No candidate is safe from interruption, suggests an activist who’s determined to make police and criminal justice reform the anchor of the 2016 presidential race.
The evolution of center-stage issues this year related to the Democratic primary election for mayor of Philadelphia foreshadowed what Americans can expect to see in upcoming months as campaigning for the presidency intensifies from both parties.
The mayor’s race here began with issues of school funding and choice, the economy and education reform taking the top conversation spots, only to be dethroned shortly thereafter for police and criminal justice reform, which seemed to own the stage and offer unsolicited encores.
Days before the election, commercials from the perceived front-runners focused almost exclusively on issues related to policing.
This phenomenon can be explained easily: activists and independent journalists took control of spaces and narratives once earmarked exclusively for the mainstream and forced upon the occupants the issues they deemed important, like repealing stop-and-frisk and releasing the names of police officers who shoot and kill citizens.
In addition, and more importantly, this phenomenon is not unique to Philadelphia, as proven this weekend when activists interrupted, and then took over, the Netroots Nation Conference, forcing two presidential candidates –Senator Bernie Sanders of Vermont and former Maryland Governor Martin O’Malley – to articulate, on the spot, their plan for mitigating racism and police violence in America, which, some would argue, is on the brink of a race war.
Neither candidate impressed the activists much, but Mr. O’Malley was a particular disappointment, as he, when responding to the chant “Black Lives Matter,” said “Black lives matter, White lives matters, all lives matter.”

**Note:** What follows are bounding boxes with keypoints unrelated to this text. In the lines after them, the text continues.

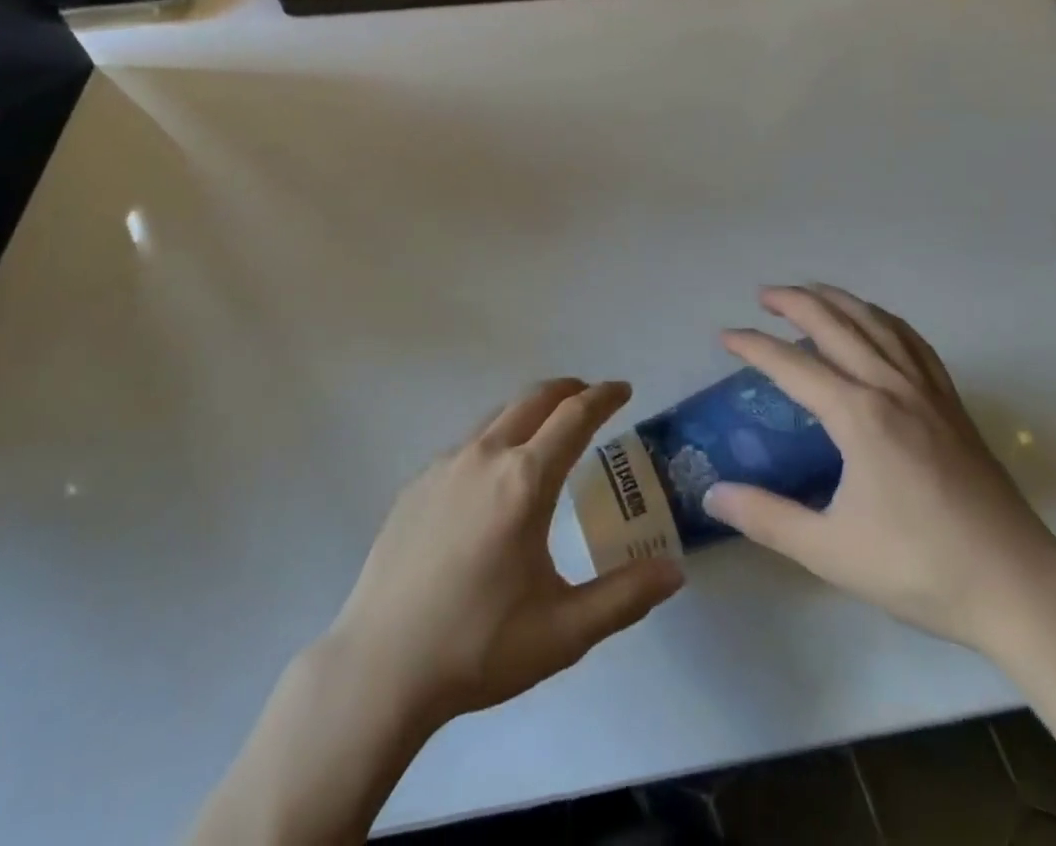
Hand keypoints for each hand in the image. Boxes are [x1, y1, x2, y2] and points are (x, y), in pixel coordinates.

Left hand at [328, 379, 684, 726]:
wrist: (380, 665)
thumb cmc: (479, 646)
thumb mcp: (564, 632)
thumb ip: (625, 597)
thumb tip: (675, 571)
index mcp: (524, 481)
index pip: (574, 417)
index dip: (603, 397)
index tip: (623, 390)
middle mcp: (485, 456)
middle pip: (534, 399)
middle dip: (569, 390)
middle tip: (591, 397)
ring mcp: (444, 465)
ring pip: (497, 416)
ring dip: (531, 410)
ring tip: (549, 429)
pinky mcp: (417, 483)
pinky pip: (468, 444)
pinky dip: (496, 437)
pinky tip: (495, 476)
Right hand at [703, 286, 1055, 660]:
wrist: (1020, 589)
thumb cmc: (921, 569)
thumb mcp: (831, 551)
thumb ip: (767, 518)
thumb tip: (712, 494)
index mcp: (859, 416)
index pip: (793, 366)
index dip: (754, 346)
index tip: (725, 336)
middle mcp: (891, 388)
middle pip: (836, 325)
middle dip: (795, 302)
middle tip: (763, 295)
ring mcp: (928, 391)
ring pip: (877, 323)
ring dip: (839, 300)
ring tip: (811, 292)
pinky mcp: (953, 404)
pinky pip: (914, 342)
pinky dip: (885, 320)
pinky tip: (876, 323)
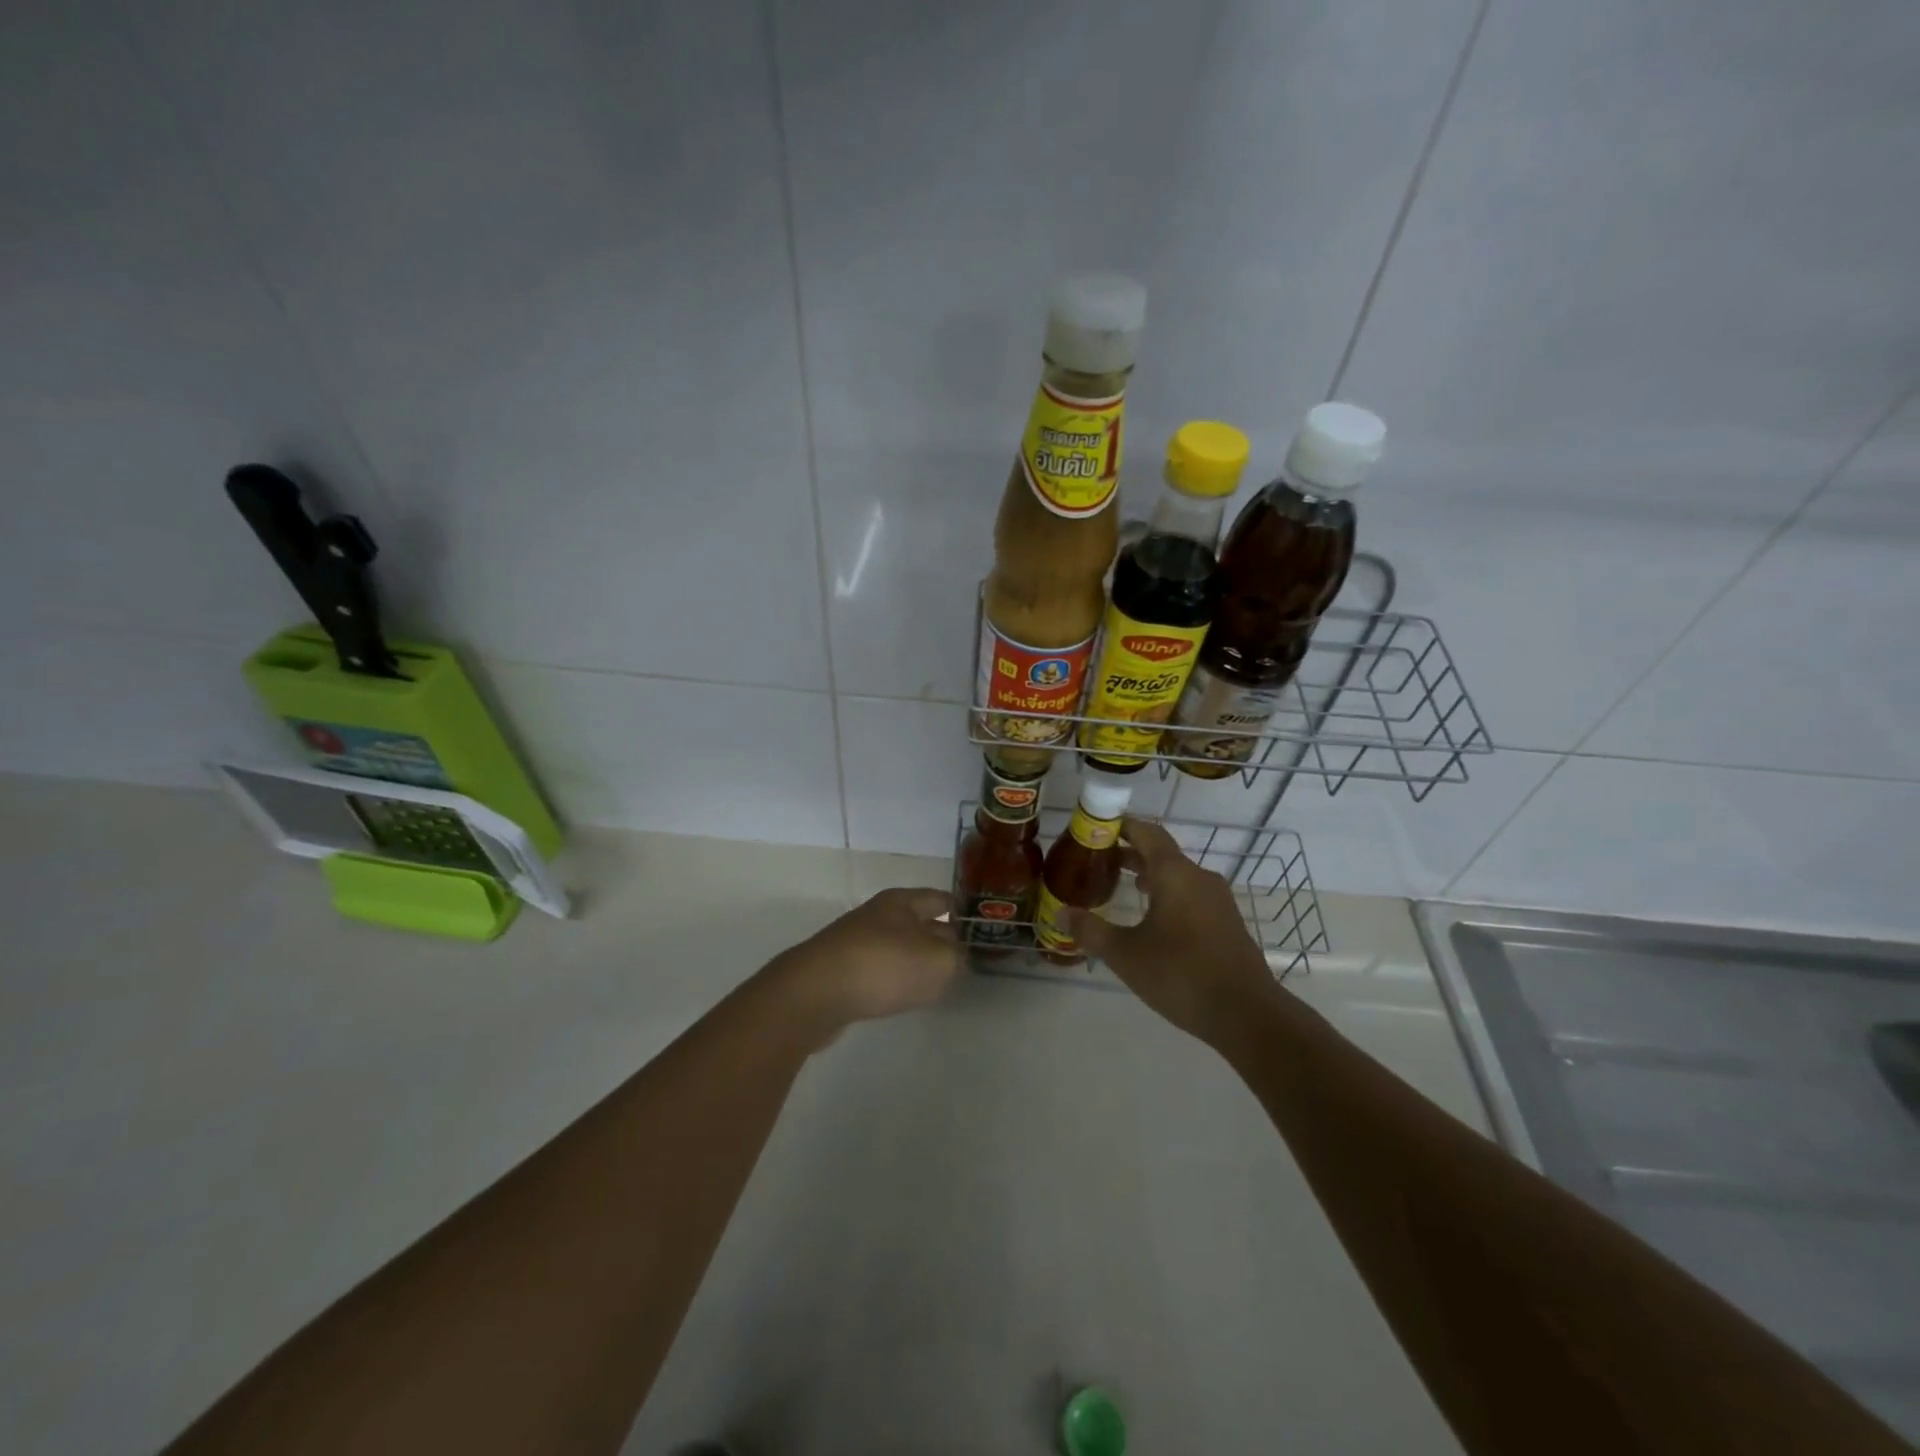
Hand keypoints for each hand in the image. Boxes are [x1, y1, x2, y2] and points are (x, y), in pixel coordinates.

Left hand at [763, 888, 961, 1039]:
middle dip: (940, 938)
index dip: (963, 912)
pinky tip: (900, 996)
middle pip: (918, 922)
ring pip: (898, 947)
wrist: (813, 994)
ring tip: (936, 981)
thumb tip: (955, 956)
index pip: (941, 899)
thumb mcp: (937, 962)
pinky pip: (878, 970)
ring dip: (916, 961)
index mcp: (902, 902)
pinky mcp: (840, 971)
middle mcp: (878, 915)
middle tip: (963, 960)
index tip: (981, 929)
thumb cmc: (883, 967)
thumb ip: (956, 958)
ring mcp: (856, 942)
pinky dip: (893, 980)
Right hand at [1064, 818, 1277, 1045]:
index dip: (1121, 827)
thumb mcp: (1125, 955)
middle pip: (1162, 853)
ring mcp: (1218, 900)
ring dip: (1152, 875)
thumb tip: (1061, 913)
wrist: (1247, 1013)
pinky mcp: (1227, 923)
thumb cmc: (1180, 974)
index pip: (1147, 833)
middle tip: (1101, 861)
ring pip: (1179, 876)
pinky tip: (1155, 921)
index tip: (1096, 830)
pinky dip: (1169, 895)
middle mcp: (1199, 878)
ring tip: (1126, 886)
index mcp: (1175, 874)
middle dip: (1132, 853)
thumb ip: (1091, 931)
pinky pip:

“I was embarrassed for Mr. O’Malley,” said Mr. Asa Khalif, a prominent activist who divides his time between New York City and Philadelphia, the latter city which has seen more of him than the former, as he was arrested here, with others, back in March for interrupting a town hall meeting which led to a clash with Philadelphia police officers. “He sounded like a politician who’s out of touch and got shook up. We know that all lives matter, but we also know that White lives matter more. By saying ‘Black Lives Matter,’ you’re not dismissing anyone else’s life, but instead are reaffirming the value of Black life.”
Mr. Khalif, as expected, applauded the efforts of Ms. Tia Oso, the black woman who took to the stage to facilitate the direct action and then inquired of Mr. O’Malley his stance on criminal justice reform. He then suggested, very matter-of-factly, that the Black Lives Matter movement will own this presidential election.
“I’m encouraging people to do similar actions in their city,” said Mr. Khalif, who’s looking forward to making his presence known at the 2016 Democratic National Convention in Philadelphia.
No candidate will be safe from an interruption, implied Mr. Khalif, who said Hilary Clinton better take note and prepare herself.
“We’ll shout her down like anyone else,” he said, adding “we’ve proven we’re not afraid of being arrested.”
To prevent a stealth attack like the one in Phoenix, Mr. Khalif suggested the presidential candidates convene meetings with anti-police violence and anti-racism activists to gain a comprehensive understanding of the movement and its goals.
“If they’re smart, they’ll tap into those who are organizing in every city,” said Mr. Khalif, “They need to leave the cameras outside and bring their a**es inside to listen to us, because all we want is a seat at the table.”